Claude Code
Agentic AI
Productivity
Anthropic

Claude Code 10x vs Claude Code 100x

June 19, 20266 min read
Claude Code 10x vs Claude Code 100x

I was also using Claude Code to help me on the development side, simply by giving plain prompts to the Vanilla Claude Code. Obviously, It 10-xed my productivity, but then I saw some people building things at 100x.

I was astonished to see that for them, each and everything was well connected together and Claude Code was handling them like an orchestrator and they left the Claude Code screen the whole day and even though they don't call Claude Code, rather Claude Code calls them to tell and ask certain things on Gmail and even WhatsApp.

I got goosebumps, so I started researching it. Here are the five things I figured out they were using and I was missing:

1. Claude.md Files

After spending years with LLMs, I learnt one thing: LLMs are jack of all trades, they are adaptable, they have everything for us we can't even imagine, but the issue is that they are stateless — they don't remember.

So to make them master of one thing, to make them adapt to some specific role, to make them do unimaginable things for us: All we need is Content Engineering.

And as these coding agents like Claude Code are built on top of LLMs, so Content Engineering is very important for them.

And these Claude.md files actually serve for this Context Engineering task.

2. Claude Skills

Another bad habit of LLMs, they are non-deterministic. Every time they do things in a new style. Every time a new plan for implementing a feature, a new project structure, a new way of formatting the git commit message, or a new style of writing an email.

This problem is solved by Claude Skills.

Everything you think that should be done in a specific pattern and style, instead of saying it again and again to Claude, you have to create a Claude Skill. Actually, this is also Context Engineering.
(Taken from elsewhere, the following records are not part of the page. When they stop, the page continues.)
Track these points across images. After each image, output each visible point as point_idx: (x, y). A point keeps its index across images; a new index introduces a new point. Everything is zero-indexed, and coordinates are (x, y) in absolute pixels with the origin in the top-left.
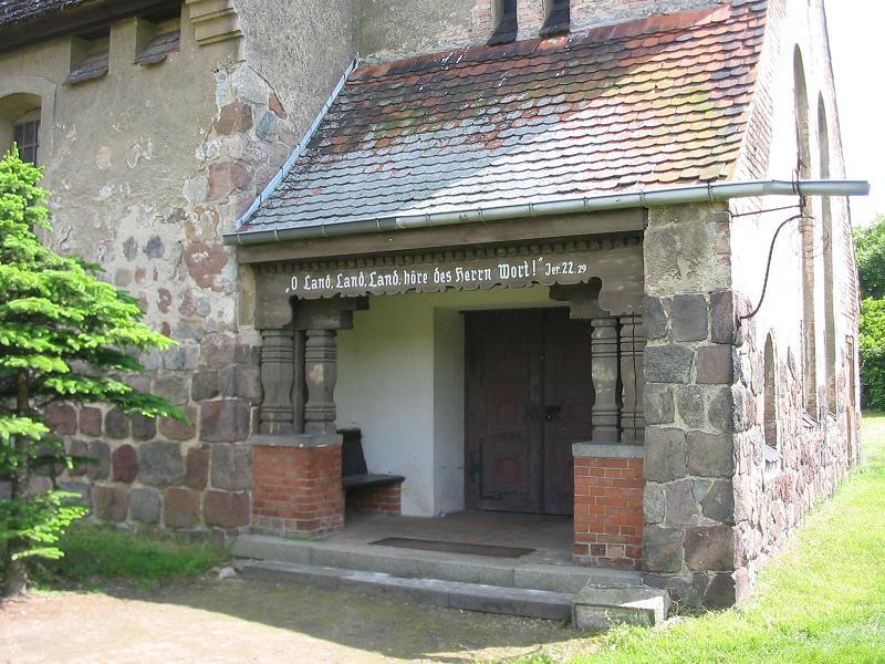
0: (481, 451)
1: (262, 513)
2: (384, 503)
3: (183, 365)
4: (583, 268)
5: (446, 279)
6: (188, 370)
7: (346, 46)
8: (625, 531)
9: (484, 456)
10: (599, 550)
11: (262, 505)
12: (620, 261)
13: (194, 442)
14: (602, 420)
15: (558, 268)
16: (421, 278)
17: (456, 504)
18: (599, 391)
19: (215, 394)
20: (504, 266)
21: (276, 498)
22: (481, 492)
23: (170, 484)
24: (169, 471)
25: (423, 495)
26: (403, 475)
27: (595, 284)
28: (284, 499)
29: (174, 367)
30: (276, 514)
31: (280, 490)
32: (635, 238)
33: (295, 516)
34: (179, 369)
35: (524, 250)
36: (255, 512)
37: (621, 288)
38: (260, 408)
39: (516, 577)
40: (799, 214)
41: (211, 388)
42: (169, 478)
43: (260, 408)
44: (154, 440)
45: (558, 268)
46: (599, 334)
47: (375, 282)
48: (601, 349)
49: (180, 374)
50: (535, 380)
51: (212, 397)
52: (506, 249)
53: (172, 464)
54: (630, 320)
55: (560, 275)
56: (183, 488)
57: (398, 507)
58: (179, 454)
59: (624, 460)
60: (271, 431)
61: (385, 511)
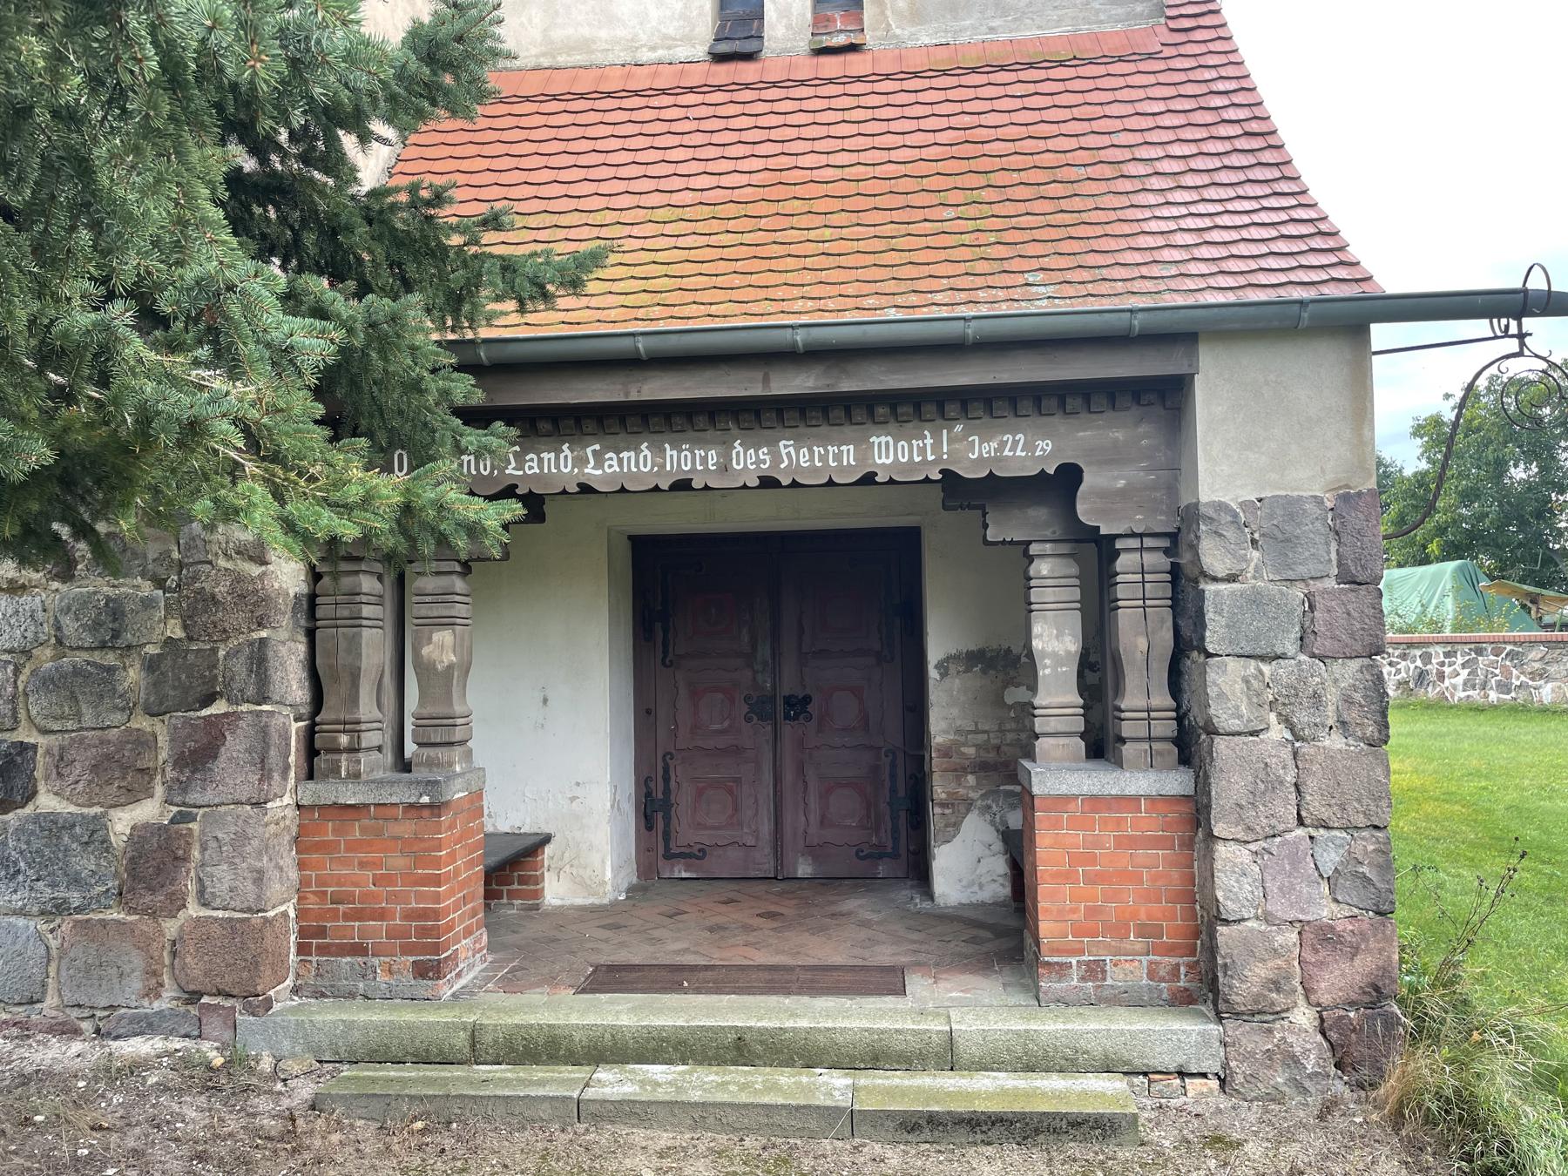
0: (666, 779)
1: (323, 950)
2: (516, 886)
3: (116, 635)
4: (1045, 446)
5: (758, 462)
6: (129, 647)
7: (240, 244)
8: (1142, 932)
9: (673, 784)
10: (1094, 971)
11: (321, 932)
12: (1119, 435)
13: (149, 811)
14: (1053, 725)
15: (994, 445)
16: (704, 460)
17: (630, 876)
18: (1044, 672)
19: (209, 700)
20: (883, 439)
21: (358, 915)
22: (667, 848)
23: (78, 910)
24: (76, 881)
25: (593, 855)
26: (546, 830)
27: (1070, 476)
28: (381, 915)
29: (88, 640)
30: (359, 950)
31: (365, 896)
32: (1168, 399)
33: (407, 950)
34: (103, 646)
35: (929, 409)
36: (302, 949)
37: (1121, 483)
38: (313, 724)
39: (961, 1043)
40: (1517, 350)
41: (200, 690)
42: (75, 898)
43: (313, 724)
44: (28, 810)
45: (994, 445)
46: (1042, 568)
47: (599, 464)
48: (1050, 595)
49: (110, 659)
50: (764, 651)
51: (201, 708)
52: (894, 408)
53: (85, 864)
54: (1134, 543)
55: (999, 460)
56: (115, 915)
57: (538, 894)
58: (106, 840)
59: (1136, 799)
60: (343, 774)
61: (517, 902)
Here you provide the context about the patterns, styles, scripts, templates and plans to do some specific task.

3. MCP Servers

Another Abnormality with LLMs, this one is by birth. They are handicapped and severe introverts. It has got brain, but no hands or feet to do any task. And as it is soo introvert so it doesn't talk to the world on its own.

So Here MCP Servers Rescue them to give them hands and feet and provide them a easy protocol to talk to the world.

So Through MCP Servers, we can connect the Claude Code with all the third-party systems and SAAS apps and make them take actions in different different apps.

Imagine we connected: Gmail, WhatsApp, Jira, GitHub, Jenkins, AWS, Notion and many more connected via MCP with Claude Code, and we can control them from a centralized interface…

Thanks to MCP, BTW, MCP was also introduced by Anthropic, the same as Claude Code.

4. SubAgents

Now my dear LLMs have another bad habit…Opphhhhoooo…

They have a limited context window. You can provide context via Claude.md and Skills, but you also have to make sure that this context fits in the window…

And that is also one way or the other connected to context engineering, how to make the trade-off between telling it everything, and it should also fall within the limit.

And that's why LLMs do best one thing at a time, and so does Claude Code.

And here Subagents come in to rescue us. You may think of Subagents as separate instances of an LLM or Claude Code, which have their own isolated context window and its own separate Skills and MCP Servers.

There would be separate frontend and backend sub-agents, which would have got their own skills. Then we may have a project manager expert who is connected to all the MCPs and Skills to manage the project, move tickets, and send emails to stakeholders. We may also have a QA subagent who tests everything through the browser automation, MCPs, and respective skills.

One subagent would have all the skills to manage the Frontend Development, another one would have the respective skills and be the backend expert.

5. Hooks

This one, Hooks, is also there to help us with another problem with LLMs.

They don't guarantee anything.

You hope Claude will remember to format code before editing, run tests after changes, follow specific naming conventions, log different activities happening to execute a specific plan. But it doesn't guarantee it.

For some things, you can give control to Claude, but for some sensitive things, you want the control yourself and want to define some hard-coded logic.

That's where Hooks help us, using Hooks we can listen to different events in the lifecycle of Claude Code (session start, session end, tool use, tool output, prompt submit, etc..).